Thursday, January 21, 2010

Cities With The Fastest-Falling Home Prices

For our list of cities with the fastest-falling home prices, we used Altos Research's January market update, which looks at asking prices, inventory and days on the market single-family homes--but not condominiums--in 27 of the country's closely watched real estate markets. It uses homes for sale in each city's Metropolitan Statistical Area--a census-defined area that the federal government uses to collect statistics--for its data.

Miami is the only city of the 27 markets Altos tracks that saw asking prices rise over the last three months. Prices there were up 2% from October to a median price of $494,992. The reasons for this are mixed: While the numbers are somewhat promising, Miami's good fortune is also a reflection of just how long it took for the hard-hit Florida housing market to regain its footing. And even with the recent upturn, it's the city where homes sit on the market for the longest by far. Homes here stay for sale for a median of eight months. Not to mention Altos' analysis only reflects single-family homes--not condominiums, a section of the Miami's real estate market that has yet to stabilize.

Therefore, Miami's upswing should be taken skeptically, says Simonsen. "Miami lagged behind everything else, and so is only now starting to feel the impact of the stimulus."

But a decision on Jan. 7 by mortgage entities Fannie Mae ( FNM - news - people ) and Freddie Mac ( FRE - news - people ) to begin backing some Miami condominium loans that they previously hadn't touched might help rejuvenate sales.

Big Apple Trouble
Most markets have seen price drops of less than 3%, and that's true for New York City, where home prices have fallen by 2.3%, to a median of $638,082. But there may be trouble in store for the Big Apple, which peaked late and whose real estate market was more directly affected by the Wall Street implosion of late 2008. Its inventory of listed homes has increased by 4.2% since October. Phoenix is the only other market that saw inventory rates rise during a seasonally slow season in which it typically falls. Slimming down inventory is necessary to curb price declines.

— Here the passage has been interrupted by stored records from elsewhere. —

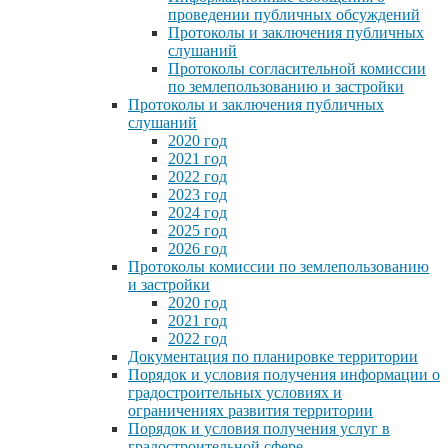
проведении публичных обсуждений
Протоколы и заключения публичных
слушаний
Протоколы согласительной комиссии
по землепользованию и застройки
Протоколы и заключения публичных
слушаний
2020 год
2021 год
2022 год
2023 год
2024 год
2025 год
2026 год
Протоколы комиссии по землепользованию
и застройки
2020 год
2021 год
2022 год
Документация по планировке территории
Порядок и условия получения информации о
градостроительных условиях и
ограничениях развития территории
Порядок и условия получения услуг в
градостроительной сфере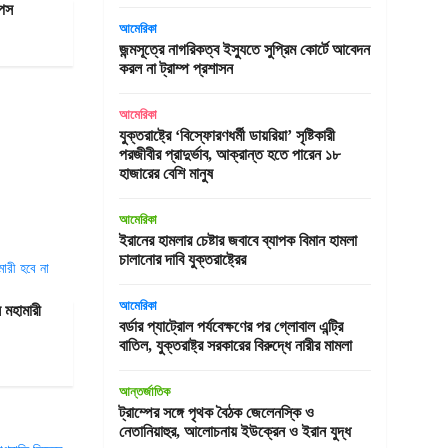
িপস
আমেরিকা
জন্মসূত্রে নাগরিকত্ব ইস্যুতে সুপ্রিম কোর্টে আবেদন
করল না ট্রাম্প প্রশাসন
আমেরিকা
যুক্তরাষ্ট্রে ‘বিস্ফোরণধর্মী ডায়রিয়া’ সৃষ্টিকারী
পরজীবীর প্রাদুর্ভাব, আক্রান্ত হতে পারেন ১৮
হাজারের বেশি মানুষ
আমেরিকা
ইরানের হামলার চেষ্টার জবাবে ব্যাপক বিমান হামলা
চালানোর দাবি যুক্তরাষ্ট্রের
আমেরিকা
 মহামারী
বর্ডার প্যাট্রোল পর্যবেক্ষণের পর গ্লোবাল এন্ট্রি
বাতিল, যুক্তরাষ্ট্র সরকারের বিরুদ্ধে নারীর মামলা
আন্তর্জাতিক
ট্রাম্পের সঙ্গে পৃথক বৈঠক জেলেনস্কি ও
নেতানিয়াহুর, আলোচনায় ইউক্রেন ও ইরান যুদ্ধ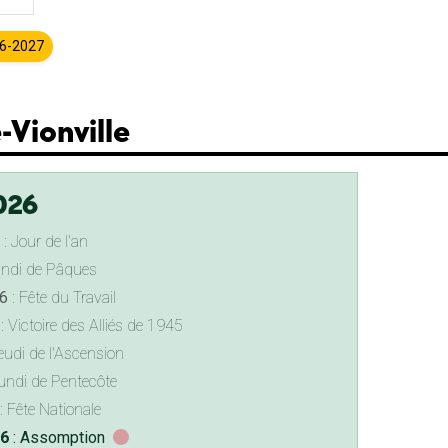
26-2027
-Vionville
026
: Jour de l'an
undi de Pâques
6
: Fête du Travail
: Victoire des Alliés de 1945
eudi de l'Ascension
undi de Pentecôte
: Fête Nationale
26
: Assomption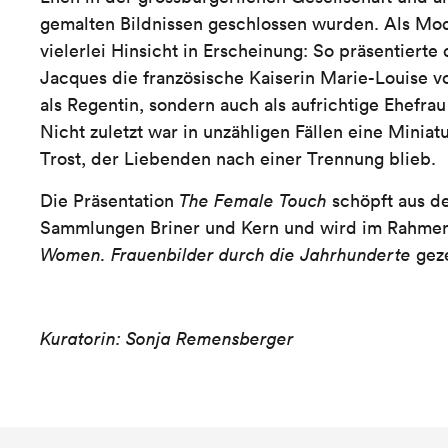
gemalten Bildnissen geschlossen wurden. Als Mode
vielerlei Hinsicht in Erscheinung: So präsentierte
Jacques die französische Kaiserin Marie-Louise v
als Regentin, sondern auch als aufrichtige Ehefra
Nicht zuletzt war in unzähligen Fällen eine Miniat
Trost, der Liebenden nach einer Trennung blieb.
Die Präsentation
The Female Touch
schöpft aus d
Sammlungen Briner und Kern und wird im Rahmen
Women. Frauenbilder durch die Jahrhunderte
geze
Kuratorin: Sonja Remensberger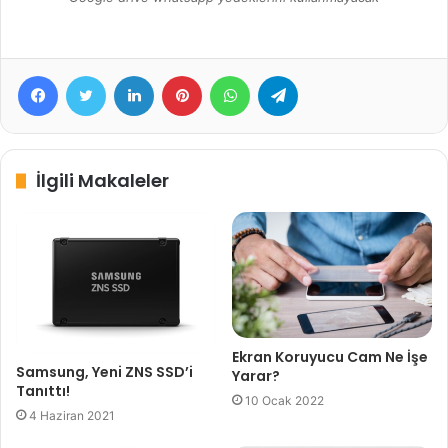
Facebook
Twitter
LinkedIn
Pinterest
WhatsApp
Telegram
İlgili Makaleler
Ekran Koruyucu Cam Ne İşe
Samsung, Yeni ZNS SSD’i
Yarar?
Tanıttı!
10 Ocak 2022
4 Haziran 2021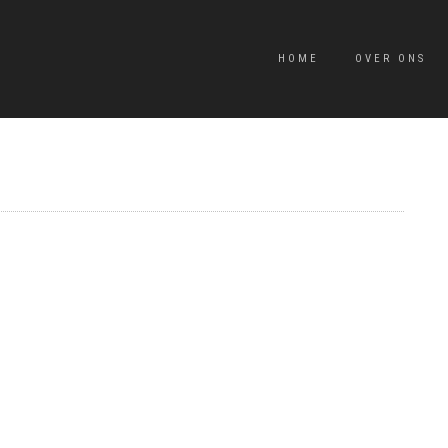
HOME
OVER ONS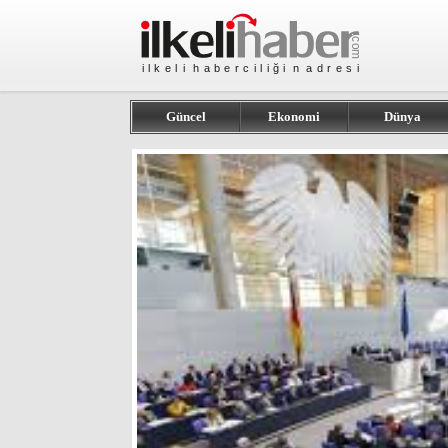
Güncel
Ekonomi
Dünya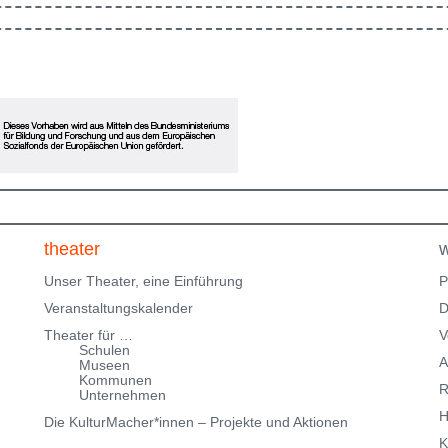
en
in Ausbildung und freuen uns, im Rahmen des
Klingenteichfestival unsere Werkschau zu zeigen. Eine
ne
Einladung zum Erinnern, Mitfühlen und Fragenstellen:
Was gibt dir Halt? Bitte beachte, dass wir nur über
eingeschränkte Parkmöglichkeiten in der
Klingenteichstraße verfügen. Hinweise über
Parkmöglichkeiten findest Du hier:
f
Parkmöglichkeiten_TWHD
Leider ist der Theatersaal im
1. Stock nicht barrierefrei über eine Treppe erreichbar!
Kartenreservierung siehe weiter oben!
theater
w
Unser Theater, eine Einführung
P
Veranstaltungskalender
D
Theater für …
V
Schulen
A
Museen
Kommunen
R
Unternehmen
H
Die KulturMacher*innen – Projekte und Aktionen
K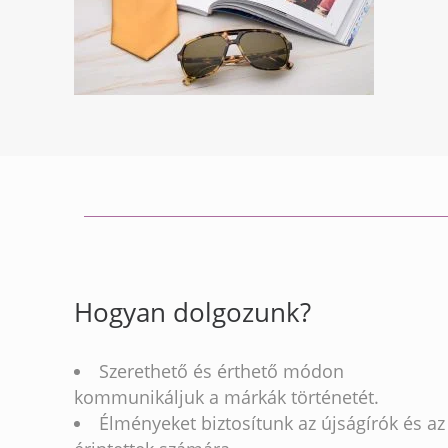
Hogyan dolgozunk?
Szerethető és érthető módon
kommunikáljuk a márkák történetét.
Élményeket biztosítunk az újságírók és az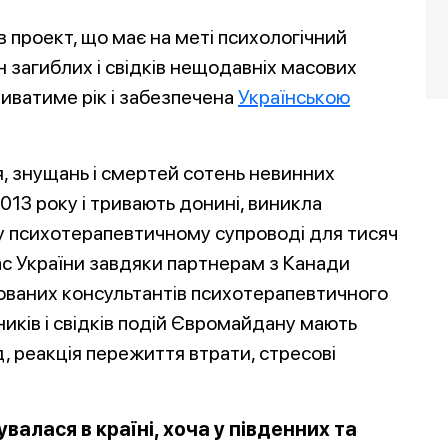
 проект, що має на меті психологічний
 загиблих і свідків нещодавніх масових
триватиме рік і забезпечена
Українською
, знущань і смертей сотень невинних
013 року і тривають донині, виникла
у психотерапевтичному супроводі для тисяч
тас України завдяки партнерам з Канади
ованих консультантів психотерапевтичного
ників і свідків подій Євромайдану мають
 реакція пережиття втрати, стресові
валася в країні, хоча у південних та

In New York, onerous real estate laws mean that foreclosures take roughly six months to complete, and post-foreclosure sales don't usually close for another four months after that. This has kept buyers away, and hamstrung real estate recovery in the area.

"In states with complex foreclosure laws, the recovery is clearly being delayed," says Simonsen. "For example, there are investment funds that will buy in Texas and California, but won't buy in New York because it takes so long to foreclose--and then you have to go to court."

New York prices likely have much farther to fall.

Although the rate of decline has mellowed from stomach-turning to gentle nationwide, these numbers show that any jubilation over a recovered real estate market would be premature.

Charlotte, N.C., the city with third-greatest drop in asking prices (falling 4.4% to a median price of $248,543 in December), suffered from exuberant pricing early in the year. But the Wall Street collapse hit Charlotte hard, as it's a financial hub that is headquarters to Bank of America Corp. ( BAC - news - people ), among other major banking institutions. Now the area's housing market is suffering.

"In Charlotte, at the beginning of the year, new sellers thought they would get a nice premium, and they were pricing above the median price," says Scott Sambucci, vice president of data analytics at Altos Research. "They were reading all those articles about the national housing market saying, 'That's not happening here.' But there was a lag effect."